Versalis, società chimica di Eni, e Saipem, piattaforma ingegneristica e tecnologica per la sostenibilità, hanno firmato un accordo per promuovere su scala mondiale “Proesa”, la tecnologia proprietaria Versalis per la produzione di bioetanolo sostenibile e di prodotti chimici da biomasse lignocellulosiche.  Il processo Proesa non utilizza come materia prima colture destinate all’alimentazione umana, ma produce  bioetanolo di seconda generazione (considerato da Eu Advanced biofuel) attraverso un processo di idrolisi e successiva fermentazione di biomasse disponibili in abbondanza, come scarti agricoli, cippato di legno e colture energetiche”.

Versalis e Saipem spiegano che forniranno soluzioni integrate e tecnologicamente all’avanguardia. Versalis gestirà gli aspetti commerciali relativi alla concessione dei diritti di licenza della tecnologia Proesa e fornirà servizi di ingegneria, assistenza e training mentre Saipem si occuperà di tutte le fasi di sviluppo degli impianti produttivi, dalla progettazione alla realizzazione. Inoltre, le due aziende collaboreranno, con un team congiunto dedicato, a futuri sviluppi del processo industriale.
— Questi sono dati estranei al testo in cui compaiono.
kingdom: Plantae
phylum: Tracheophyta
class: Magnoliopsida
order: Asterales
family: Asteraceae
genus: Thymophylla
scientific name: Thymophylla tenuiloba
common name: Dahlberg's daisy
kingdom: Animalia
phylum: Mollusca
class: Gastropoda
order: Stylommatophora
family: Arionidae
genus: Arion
Lo stabilimento Versalis a Crescentino (Vercelli), dove la tecnologia Proesa è stata sviluppata, sarà l’impianto di riferimento per la commercializzazione su scala internazionale da parte delle due società.

Versalis, nella più ampia strategia di decarbonizzazione di Eni, ha avviato un piano di trasformazione che punta a rendere le proprie attività e prodotti sempre più diversificati e sostenibili e il suo contributo tecnologico concorre a sviluppare l’economia circolare.

Saipem, che ha avviato una strategia focalizzata sulla transizione energetica, amplia con questo accordo l’offerta di tecnologie per la chimica “green” per soddisfare la crescente richiesta nazionale ed internazionale di processi produttivi sostenibili e a basso impatto ambientale.